COLLABORATIVE RESEARCH: HYPERBRANCHED GLYCOPOLYMERS VIA CONTROLLED RADICAL POLYMERIZATIONS

合作研究：通过受控自由基聚合制备超支化糖聚合物

• 批准号: 1112490
• 负责人: Andrea Kasko
• 金额: $ 30万
• 依托单位: University of California-Los Angeles
• 依托单位国家: 美国
• 项目类别: Continuing Grant
• 财政年份: 2011
• 资助国家: 美国
• 起止时间: 2011-08-01 至 2015-07-31
• 项目状态: 已结题
• 来源: https://www.nsf.gov/awardsearch/showAward?AWD_ID=1112490&HistoricalAwards=false
• 关键词: COLLABORATIVE; RESEARCH; HYPERBRANCHED; GLYCOPOLYMERS; VIA

In this project funded by the Macromolecular, Supramolecular and Nanochemistry Program of the Chemistry Division, Andrea Kasko of the University of California at Los Angeles and Coleen Pugh of the University of Akron will develop synthetic methodologies to prepare biomimetic glycopolymers.
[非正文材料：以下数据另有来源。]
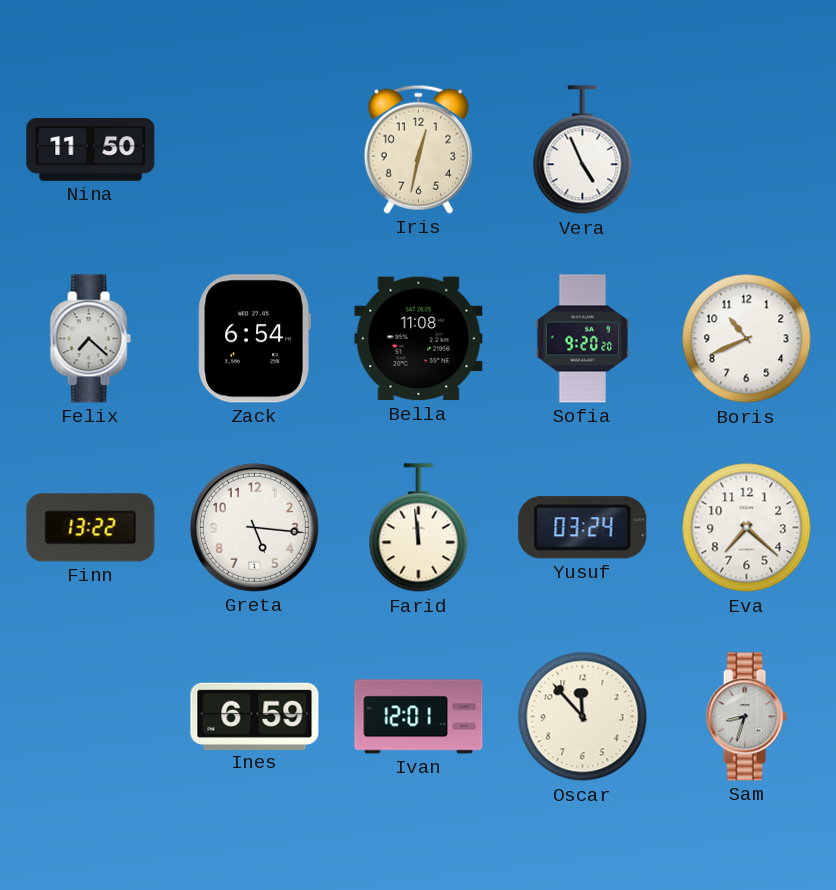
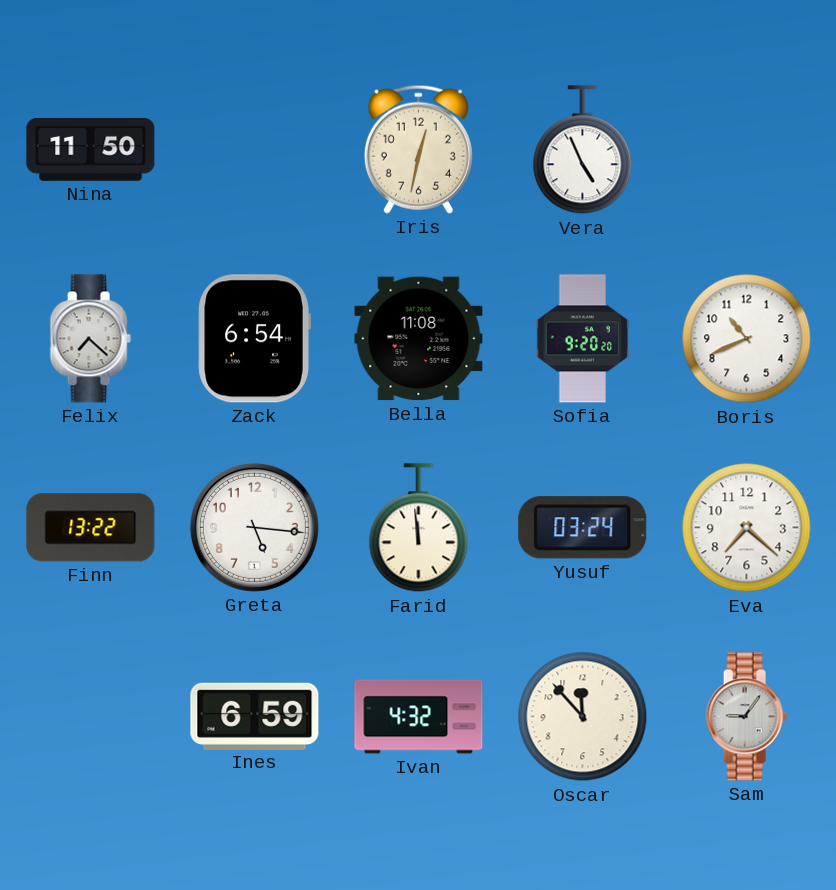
Ivan: 12:01 -> 4:32
Sam: 8:33 -> 9:06
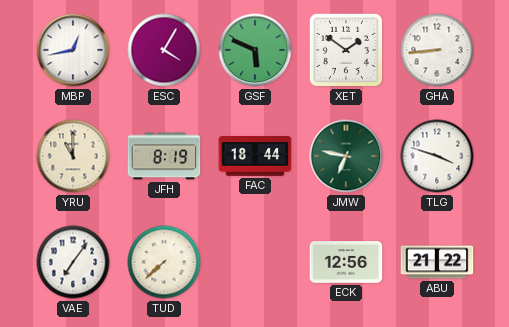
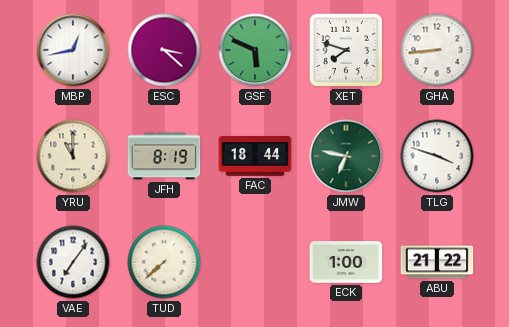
ESC: 4:05 -> 3:22
XET: 1:51 -> 7:48
ECK: 12:56 -> 1:00
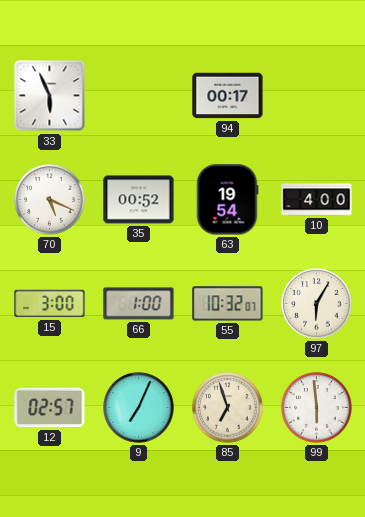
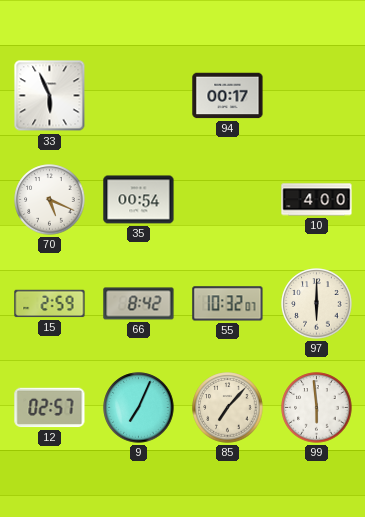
35: 00:52 -> 00:54
63: 19:54 -> none
15: 3:00 -> 2:59
66: 1:00 -> 8:42
97: 6:05 -> 6:00
85: 6:57 -> 7:07
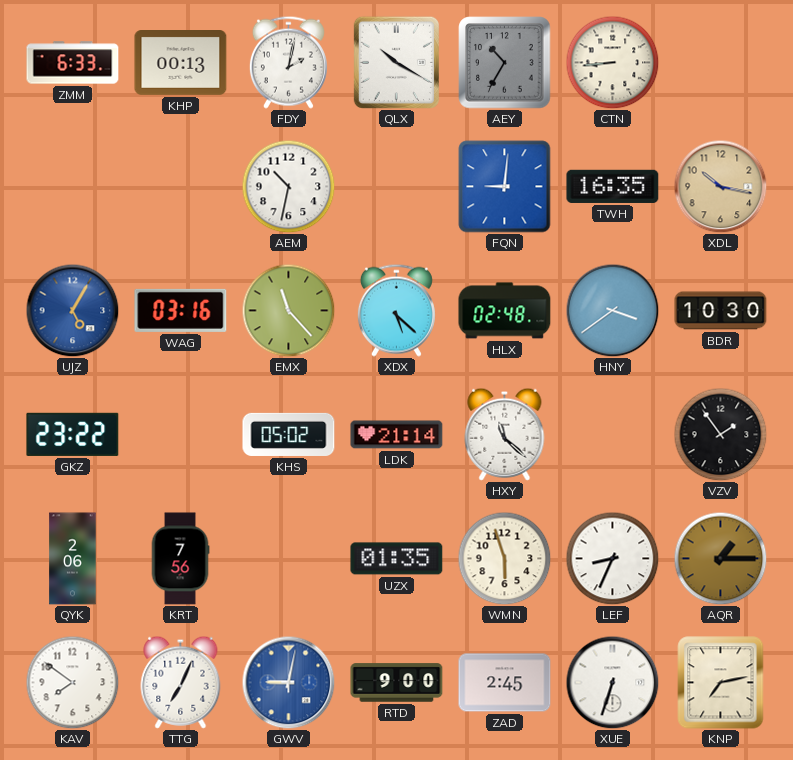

A series of sugar-based initiators, monomers, and inimers (initiator/monomer)s will be synthesized using readily available and inexpensive starting materials and procedures. A new class of hyperbranched biomimetic glyco(co)polymers will be synthesized via controlled radical (co)polymerization of the inimers, in which the saccharide residues can be incorporated not only pendant to the polymer backbone, but also within the polymer chain in their native ring form. Controlled polymerizations will allow the production of complex structures, including random and block copolymers with end-functionalization. The branched structure of these materials will be characterized by MS-MS, 2-D NMR spectroscopy, and light scattering analysis, and the biological activity of the polymers will be characterized by evaluating the sequestration of growth factors and determining lectin binding affinity. The broader impacts involve training undergraduate and graduate students, enhancing research and education infrastructure through the collaboration between the two universities, participating in outreach to K-12 students via a Science Olympiad Polymer Detective activity and via an interactive website and blog with a high school chemistry class, and the potential impact of this research on science and technology that utilizes glycopolymers.This work addresses a longstanding issue in the chemical synthesis of polysaccharides (long chain molecules comprised of sugar units): developing methods to rapidly access large quantities of polysaccharides with control over their compositions and structures. These types of polymers could have multiple applications in biomedicine, and may find use as therapeutic agents, drug carriers, materials for regenerative medicine, or materials for diagnostic devices.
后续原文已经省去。